I built a plow about 35 years ago for my pickup, being too poor at the time to go store bought. I used a 12 volt winch to raise and lower it, with a rudimentary manual angle change. I ran into the exact same issue, when angling it, and all these years I thought it was my poor design, glad to see a "real" plow with the same issue! I eventually learned how to make it work, that is I didn't make any structural changes in the plow, just learned to work around it, solid frozen ground solves a lot of any issues.
Fast forward to the present, my brand new QA 6' blade from Attachments Direct (their Minnesota location, built locally "we know snow", sold me, plus the guy I talked to on the phone, on a Saturday no less, knew his snow plows and sold me, shipping it out the next day. I did cheap out, telling myself simpler is better, and did NOT go with a hyd. angler, just manual.

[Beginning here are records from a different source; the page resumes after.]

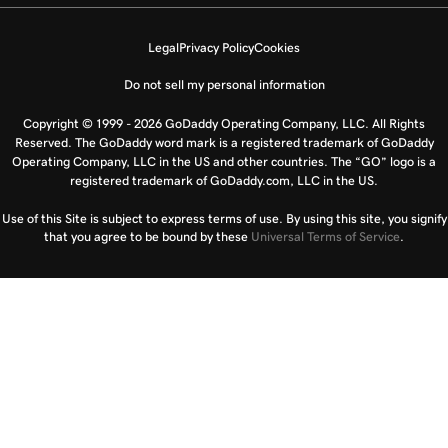
Legal
Privacy Policy
Cookies
Do not sell my personal information
Copyright © 1999 - 2026 GoDaddy Operating Company, LLC. All Rights
Reserved. The GoDaddy word mark is a registered trademark of GoDaddy
Operating Company, LLC in the US and other countries. The “GO” logo is a
registered trademark of GoDaddy.com, LLC in the US.
Use of this Site is subject to express terms of use. By using this site, you signify
that you agree to be bound by these
Universal Terms of Service
.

I don't have a cab, so I'm wearing a snowmobile suit when I plow and blow anyway, plus my property layout is such that multiple angle changes aren't needed. I of course had to try it out, at least put it on, not enough snow yet to mess with, and noted the very same angle issue, bringing back memories of my homebuilt one! One big difference: now I can roll the bucket up or down, plus I have easily adjustable skids, have a proper spring overload/kickback system,on top of that I'll wait until winter really hits and it's all rock solid, no problemo.
I still have my 5' ProTech snow pusher (unless I sell it locally, been trying, $400.00) and as this winter progresses it will interesting to see how I mix and match the FEL bucket, the new blade, and the pusher. I'm above 5,000', near a ski area, with lots of wind, so it's a fairly serious business, all gravel driveway.